Formation of oligonucleotide-gated silica shell-coated Fe₃O ₄-Au core-shell nanotrisoctahedra for magnetically targeted and near-infrared light-responsive theranostic platform

A new multifunctional nanoparticle to perform a near-infrared (NIR)-responsive remote control drug release behavior was designed for applications in the biomedical field. Different from the previous studies in formation of Fe₃O₄-Au core-shell nanoparticles resulting in a spherical morphology, the heterostructure with polyhedral core and shell was presented with the truncated octahedral Fe₃O₄ nanoparticle as the core over a layer of trisoctahedral Au shell. The strategy of Fe₃O₄@polymer@Au was adopted using poly-l-lysine as the mediate layer, followed by the subsequent seeded growth of Au nanoparticles to form a Au trisoctahedral shell.
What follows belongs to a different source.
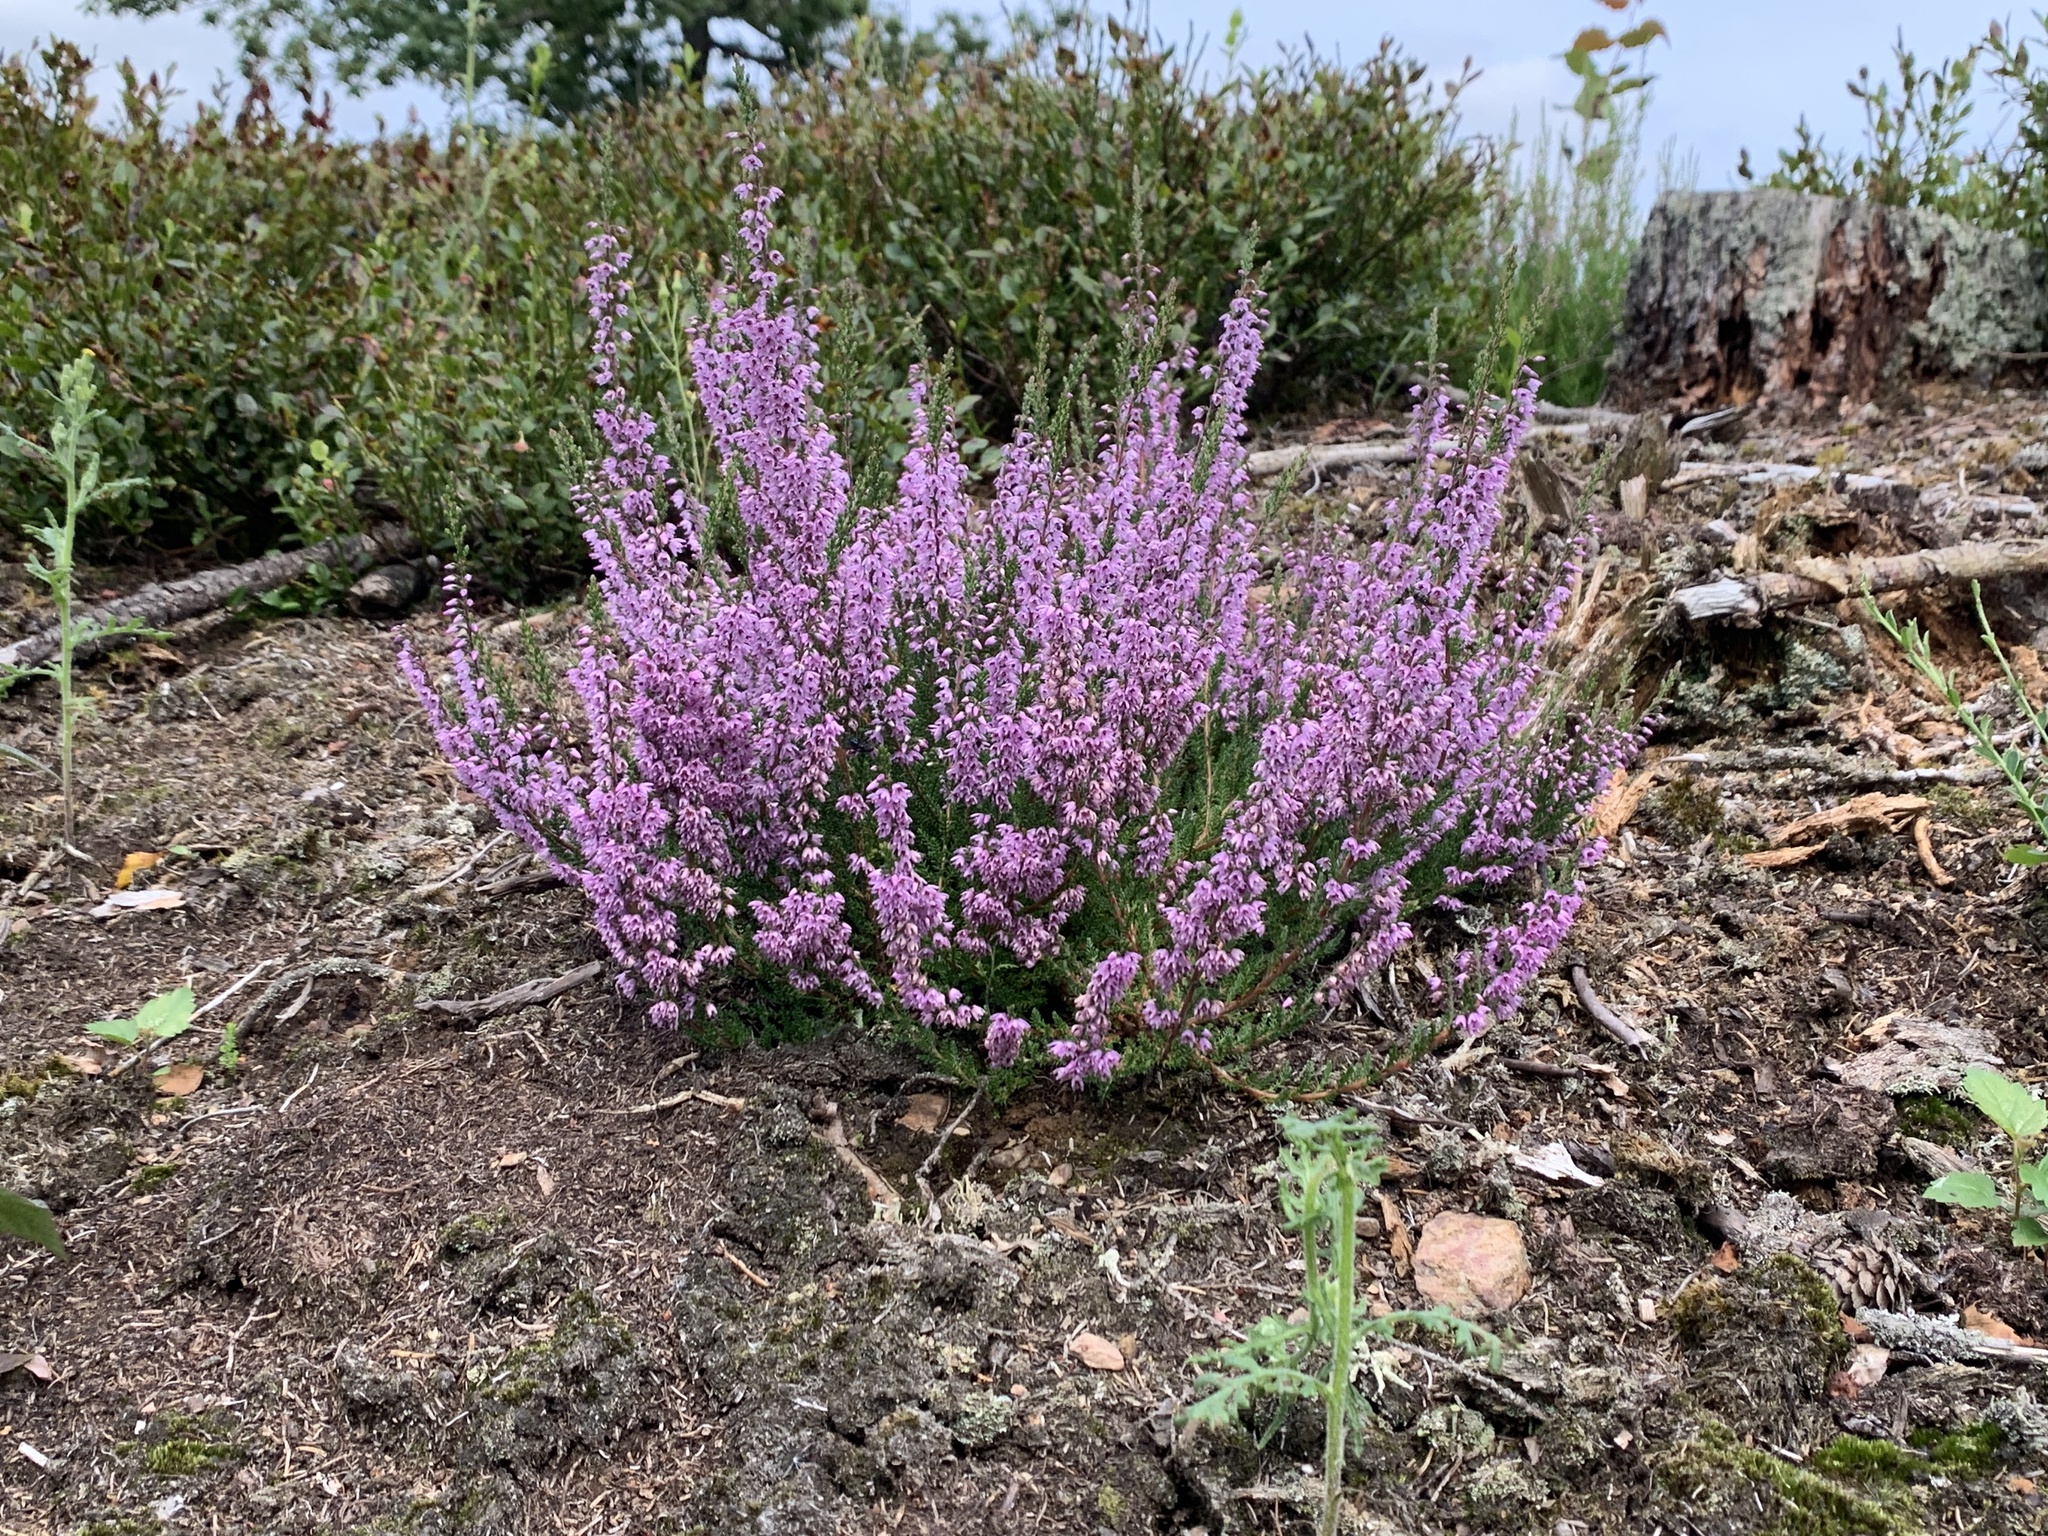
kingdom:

Fe₃O₄@Au trisoctahedra possess high-index facets of {441}. To combine photothermal and chemotherapy in a remote-control manner, the trisoctahedral core-shell Fe₃O ₄@Au nanoparticles were further covered with a mesoporous silica shell, yielding Fe₃O₄@Au@mSiO₂. The bondable oligonucleotides (referred as dsDNA) were used as pore blockers of the mesoporous silica shell that allowed the controlled release, resulting in a NIR-responsive DNA-gated Fe₃O₄@Au@mSiO₂ nanocarrier. Taking advantage of the magnetism, remotely triggered drug release was facilitated by magnetic attraction accompanied by the introduction of NIR radiation. DNA-gated Fe₃O₄@Au@mSiO₂ serves as a drug control and release carrier that features functions of magnetic target, MRI diagnosis, and combination therapy through the manipulation of a magnet and a NIR laser. The results verified the significant therapeutic effects on tumors with the assistance of combination therapy consisting of magnetic guidance and remote NIR control.